**Task to carry out:** Apart from the pictures, please restate every entry below exactly.

= = = = = = =

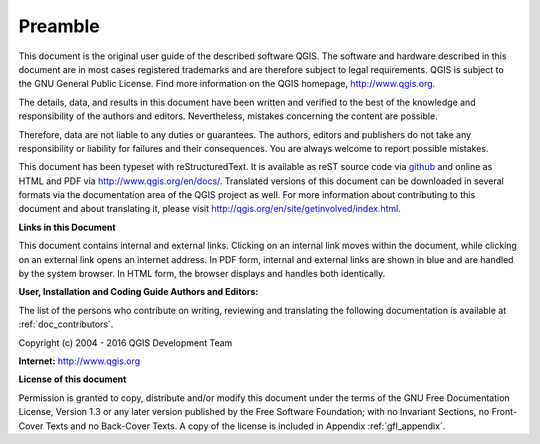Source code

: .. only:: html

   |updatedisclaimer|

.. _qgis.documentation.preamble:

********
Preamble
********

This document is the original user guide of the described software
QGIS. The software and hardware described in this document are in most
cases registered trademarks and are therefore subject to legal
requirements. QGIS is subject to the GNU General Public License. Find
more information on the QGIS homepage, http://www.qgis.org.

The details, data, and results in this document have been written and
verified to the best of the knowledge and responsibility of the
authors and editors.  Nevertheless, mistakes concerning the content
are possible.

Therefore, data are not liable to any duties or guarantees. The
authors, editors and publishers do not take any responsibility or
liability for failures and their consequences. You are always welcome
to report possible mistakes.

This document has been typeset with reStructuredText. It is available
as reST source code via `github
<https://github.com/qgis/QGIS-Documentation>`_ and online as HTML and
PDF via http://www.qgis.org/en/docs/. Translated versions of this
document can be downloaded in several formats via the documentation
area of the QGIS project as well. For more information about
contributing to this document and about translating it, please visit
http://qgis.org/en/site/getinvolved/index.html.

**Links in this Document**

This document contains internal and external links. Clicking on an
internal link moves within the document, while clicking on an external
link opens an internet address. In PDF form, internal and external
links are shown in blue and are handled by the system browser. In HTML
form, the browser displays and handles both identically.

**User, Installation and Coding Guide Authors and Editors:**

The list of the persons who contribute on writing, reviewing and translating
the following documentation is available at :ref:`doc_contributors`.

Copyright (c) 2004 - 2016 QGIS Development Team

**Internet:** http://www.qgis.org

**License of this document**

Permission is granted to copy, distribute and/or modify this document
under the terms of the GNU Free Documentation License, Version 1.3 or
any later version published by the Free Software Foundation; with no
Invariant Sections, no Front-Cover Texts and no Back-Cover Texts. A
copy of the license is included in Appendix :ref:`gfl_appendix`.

= = = = = = =

**Solved exercise:**
Source code

: .. only:: html

   |updatedisclaimer|

.. _qgis.documentation.preamble:

********
Preamble
********

This document is the original user guide of the described software
QGIS. The software and hardware described in this document are in most
cases registered trademarks and are therefore subject to legal
requirements. QGIS is subject to the GNU General Public License. Find
more information on the QGIS homepage, http://www.qgis.org.

The details, data, and results in this document have been written and
verified to the best of the knowledge and responsibility of the
authors and editors.  Nevertheless, mistakes concerning the content
are possible.

Therefore, data are not liable to any duties or guarantees. The
authors, editors and publishers do not take any responsibility or
liability for failures and their consequences. You are always welcome
to report possible mistakes.

This document has been typeset with reStructuredText. It is available
as reST source code via `github
<https://github.com/qgis/QGIS-Documentation>`_ and online as HTML and
PDF via http://www.qgis.org/en/docs/. Translated versions of this
document can be downloaded in several formats via the documentation
area of the QGIS project as well. For more information about
contributing to this document and about translating it, please visit
http://qgis.org/en/site/getinvolved/index.html.

**Links in this Document**

This document contains internal and external links. Clicking on an
internal link moves within the document, while clicking on an external
link opens an internet address. In PDF form, internal and external
links are shown in blue and are handled by the system browser. In HTML
form, the browser displays and handles both identically.

**User, Installation and Coding Guide Authors and Editors:**

The list of the persons who contribute on writing, reviewing and translating
the following documentation is available at :ref:`doc_contributors`.

Copyright (c) 2004 - 2016 QGIS Development Team

**Internet:** http://www.qgis.org

**License of this document**

Permission is granted to copy, distribute and/or modify this document
under the terms of the GNU Free Documentation License, Version 1.3 or
any later version published by the Free Software Foundation; with no
Invariant Sections, no Front-Cover Texts and no Back-Cover Texts. A
copy of the license is included in Appendix :ref:`gfl_appendix`.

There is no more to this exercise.